LossBench contains 36 synthetic insurance loss run PDFs across 12 test sets. Each PDF contains one or more loss runs combined into a single file, and each file is paired with verified correct extraction answers ("ground truth") in JSON files. The documents vary in format complexity, from simple tables to multi-page horizontal layouts with multiple coverage types per claim.
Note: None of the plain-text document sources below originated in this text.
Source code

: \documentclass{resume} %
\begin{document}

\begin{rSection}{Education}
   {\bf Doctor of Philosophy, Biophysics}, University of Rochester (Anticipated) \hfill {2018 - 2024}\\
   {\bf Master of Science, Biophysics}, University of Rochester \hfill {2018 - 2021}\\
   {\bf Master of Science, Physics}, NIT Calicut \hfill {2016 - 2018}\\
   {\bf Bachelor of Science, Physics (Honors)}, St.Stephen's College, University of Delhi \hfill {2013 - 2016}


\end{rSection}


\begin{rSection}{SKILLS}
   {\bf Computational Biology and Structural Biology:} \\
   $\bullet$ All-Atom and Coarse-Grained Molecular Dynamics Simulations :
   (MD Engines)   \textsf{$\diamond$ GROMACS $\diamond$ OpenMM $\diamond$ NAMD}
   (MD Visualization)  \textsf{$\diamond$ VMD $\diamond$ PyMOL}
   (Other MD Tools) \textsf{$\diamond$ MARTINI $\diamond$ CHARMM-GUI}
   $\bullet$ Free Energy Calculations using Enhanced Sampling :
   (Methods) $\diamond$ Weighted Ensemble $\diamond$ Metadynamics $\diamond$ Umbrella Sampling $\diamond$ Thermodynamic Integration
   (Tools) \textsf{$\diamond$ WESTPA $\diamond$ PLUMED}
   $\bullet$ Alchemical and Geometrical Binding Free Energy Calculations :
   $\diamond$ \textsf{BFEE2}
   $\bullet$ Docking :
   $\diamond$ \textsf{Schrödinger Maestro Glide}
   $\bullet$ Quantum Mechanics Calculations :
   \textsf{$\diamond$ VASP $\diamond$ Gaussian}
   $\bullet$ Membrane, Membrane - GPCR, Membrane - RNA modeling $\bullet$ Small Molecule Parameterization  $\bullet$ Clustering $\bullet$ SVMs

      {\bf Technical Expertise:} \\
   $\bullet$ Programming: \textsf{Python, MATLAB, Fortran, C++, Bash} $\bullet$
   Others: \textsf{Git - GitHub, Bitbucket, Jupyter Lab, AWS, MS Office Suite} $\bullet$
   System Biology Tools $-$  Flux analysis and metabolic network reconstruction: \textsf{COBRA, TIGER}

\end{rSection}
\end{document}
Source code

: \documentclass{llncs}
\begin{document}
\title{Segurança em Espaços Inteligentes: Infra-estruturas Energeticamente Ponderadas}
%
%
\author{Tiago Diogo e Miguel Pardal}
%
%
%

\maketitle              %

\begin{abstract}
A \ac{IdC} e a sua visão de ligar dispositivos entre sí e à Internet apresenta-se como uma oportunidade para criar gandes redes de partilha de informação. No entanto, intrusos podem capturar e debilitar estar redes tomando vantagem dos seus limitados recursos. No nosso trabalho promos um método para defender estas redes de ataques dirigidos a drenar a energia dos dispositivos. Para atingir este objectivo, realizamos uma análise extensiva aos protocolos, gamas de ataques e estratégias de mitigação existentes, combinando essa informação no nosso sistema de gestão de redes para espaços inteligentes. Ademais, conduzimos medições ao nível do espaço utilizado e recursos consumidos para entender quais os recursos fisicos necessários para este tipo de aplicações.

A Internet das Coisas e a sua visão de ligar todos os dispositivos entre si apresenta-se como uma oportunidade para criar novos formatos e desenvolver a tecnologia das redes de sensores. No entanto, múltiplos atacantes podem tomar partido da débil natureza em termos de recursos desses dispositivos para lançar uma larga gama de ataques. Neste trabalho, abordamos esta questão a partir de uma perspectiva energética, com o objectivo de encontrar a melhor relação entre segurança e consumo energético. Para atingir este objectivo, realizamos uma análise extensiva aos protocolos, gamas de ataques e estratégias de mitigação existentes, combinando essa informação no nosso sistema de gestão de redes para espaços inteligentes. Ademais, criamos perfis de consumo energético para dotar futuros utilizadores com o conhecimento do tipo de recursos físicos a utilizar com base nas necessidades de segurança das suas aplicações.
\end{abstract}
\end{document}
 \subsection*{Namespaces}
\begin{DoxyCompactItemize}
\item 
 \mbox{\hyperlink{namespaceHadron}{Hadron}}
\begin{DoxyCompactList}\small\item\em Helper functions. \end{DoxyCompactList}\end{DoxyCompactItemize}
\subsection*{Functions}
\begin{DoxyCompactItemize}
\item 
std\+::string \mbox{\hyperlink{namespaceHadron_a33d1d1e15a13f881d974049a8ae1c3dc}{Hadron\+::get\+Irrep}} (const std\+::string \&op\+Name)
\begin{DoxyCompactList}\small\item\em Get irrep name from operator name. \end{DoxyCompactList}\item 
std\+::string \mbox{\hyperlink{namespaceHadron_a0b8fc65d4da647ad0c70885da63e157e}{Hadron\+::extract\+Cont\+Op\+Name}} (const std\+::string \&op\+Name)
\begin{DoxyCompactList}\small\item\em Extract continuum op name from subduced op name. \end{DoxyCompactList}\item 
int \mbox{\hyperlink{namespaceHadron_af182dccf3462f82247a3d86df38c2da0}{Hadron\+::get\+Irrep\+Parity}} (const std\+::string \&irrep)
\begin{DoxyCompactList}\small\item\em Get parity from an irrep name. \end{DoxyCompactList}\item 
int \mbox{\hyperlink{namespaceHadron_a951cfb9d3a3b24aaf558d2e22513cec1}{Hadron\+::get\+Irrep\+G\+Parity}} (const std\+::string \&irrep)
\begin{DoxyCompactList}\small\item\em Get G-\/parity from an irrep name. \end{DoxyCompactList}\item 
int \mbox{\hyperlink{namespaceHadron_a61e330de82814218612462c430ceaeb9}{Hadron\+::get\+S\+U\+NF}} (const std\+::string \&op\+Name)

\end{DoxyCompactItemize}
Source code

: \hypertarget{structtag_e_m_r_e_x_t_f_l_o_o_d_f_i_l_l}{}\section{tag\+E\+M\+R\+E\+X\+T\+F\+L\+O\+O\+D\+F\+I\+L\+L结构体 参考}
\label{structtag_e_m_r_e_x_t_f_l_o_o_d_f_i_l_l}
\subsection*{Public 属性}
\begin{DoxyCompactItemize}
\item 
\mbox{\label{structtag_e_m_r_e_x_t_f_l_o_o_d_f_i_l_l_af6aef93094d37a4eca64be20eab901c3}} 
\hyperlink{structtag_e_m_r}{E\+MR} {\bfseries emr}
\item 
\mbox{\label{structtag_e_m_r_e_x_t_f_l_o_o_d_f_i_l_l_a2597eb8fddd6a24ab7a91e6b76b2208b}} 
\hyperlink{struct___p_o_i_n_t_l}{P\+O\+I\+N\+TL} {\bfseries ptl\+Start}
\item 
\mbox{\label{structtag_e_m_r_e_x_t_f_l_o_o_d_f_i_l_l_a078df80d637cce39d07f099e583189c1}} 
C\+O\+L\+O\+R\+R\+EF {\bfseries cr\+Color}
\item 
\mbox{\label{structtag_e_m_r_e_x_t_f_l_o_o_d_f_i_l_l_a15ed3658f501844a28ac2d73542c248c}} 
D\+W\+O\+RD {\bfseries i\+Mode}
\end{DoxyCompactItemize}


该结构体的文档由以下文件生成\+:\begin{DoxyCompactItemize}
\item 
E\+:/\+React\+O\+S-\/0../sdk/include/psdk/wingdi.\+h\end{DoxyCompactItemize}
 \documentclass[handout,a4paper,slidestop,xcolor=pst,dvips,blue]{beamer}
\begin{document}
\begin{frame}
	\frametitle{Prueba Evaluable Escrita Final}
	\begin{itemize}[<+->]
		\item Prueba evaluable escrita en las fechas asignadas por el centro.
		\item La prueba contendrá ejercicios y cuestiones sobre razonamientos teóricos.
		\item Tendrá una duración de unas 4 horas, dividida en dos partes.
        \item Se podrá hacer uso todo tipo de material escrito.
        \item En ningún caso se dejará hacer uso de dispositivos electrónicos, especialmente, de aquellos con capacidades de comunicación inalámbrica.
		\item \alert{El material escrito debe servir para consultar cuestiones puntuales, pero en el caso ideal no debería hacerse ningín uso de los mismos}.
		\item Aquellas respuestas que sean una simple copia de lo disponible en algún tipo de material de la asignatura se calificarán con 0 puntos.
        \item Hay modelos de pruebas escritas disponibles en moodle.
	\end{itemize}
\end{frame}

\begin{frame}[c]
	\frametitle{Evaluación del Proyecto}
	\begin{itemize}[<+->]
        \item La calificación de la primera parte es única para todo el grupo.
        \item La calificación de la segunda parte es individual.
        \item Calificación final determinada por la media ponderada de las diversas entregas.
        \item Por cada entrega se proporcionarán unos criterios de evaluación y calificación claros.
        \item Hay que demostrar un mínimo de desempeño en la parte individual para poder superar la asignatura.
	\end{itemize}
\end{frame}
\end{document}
All claims are synthetically created with randomized details, and designed to capture a wide variety of real-world edge cases and formats.
data/
├── lr-01/ ... lr-12/
│ ├── doc-{XXX}-{1,2,3}.pdf # Test documents
│ └── ground-{XXX}-{1,2,3}.json # Ground truth
results/
├── native.csv # Direct PDF extraction results
├── ocr.csv # OCR-based extraction results
└── hybrid.csv # Hybrid approach results
Each ground truth JSON contains an array of LossRunItem objects with 17 fields:
| Field | Description |
|---|---|
policy_no |
Policy number |
claim_id |
Claim identifier |
insurer |
Insurance carrier |
insured |
Policyholder name |
report_date |
Valuation/report date |
date_of_loss |
Date of incident |
date_reported |
Date claim was reported |
closed_date |
Date claim was closed |
loss_summary_description |
Description of the loss |
claim_status |
Open/Closed |
claimant |
Claimant name |
claim_coverage_type |
Coverage type (BI, PD, etc.) |
loss_reserved |
Outstanding loss reserve |
loss_paid |
Loss amount paid |
expense_reserve |
Outstanding expense reserve |
expense_paid |
Expense amount paid |
loss_total_recovered |
Subrogation/recovery |
| Set | Challenge |
|---|---|
| lr-01, lr-02, lr-03 | Baseline formats |
| lr-04 | Multi-claimant blocks (34 claimants per claim) |
| lr-05 | Multi-coverage TPA format (7 coverage types per claim) |
| lr-06 | Workers' comp (3 coverage types per claim) |
| lr-07 - lr-12 | Various complex formats |
Results CSVs contain per-run metrics:
f1,precision,recall- Cell-level accuracyexpected_rows,extracted_rows- Row countsmodel,provider- Model tested
Row matching uses composite key: claim_id | claimant | claim_coverage_type
Pass threshold: 95% F1
MIT